Saved entries
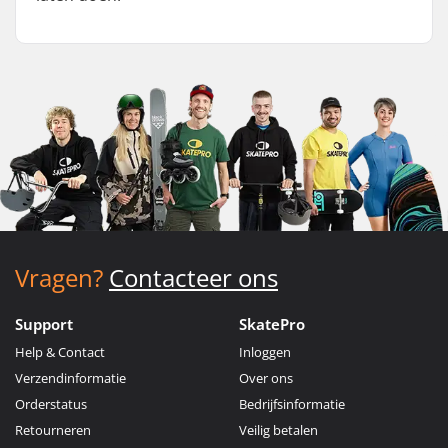
Vragen?
Contacteer ons
Support
SkatePro
Help & Contact
Inloggen
Verzendinformatie
Over ons
Orderstatus
Bedrijfsinformatie
Retourneren
Veilig betalen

Prompt
An exact copy of the entries, minus the pictures, is what to return.

Exercise solution
Vragen?
Contacteer ons
Support
SkatePro
Help & Contact
Inloggen
Verzendinformatie
Over ons
Orderstatus
Bedrijfsinformatie
Retourneren
Veilig betalen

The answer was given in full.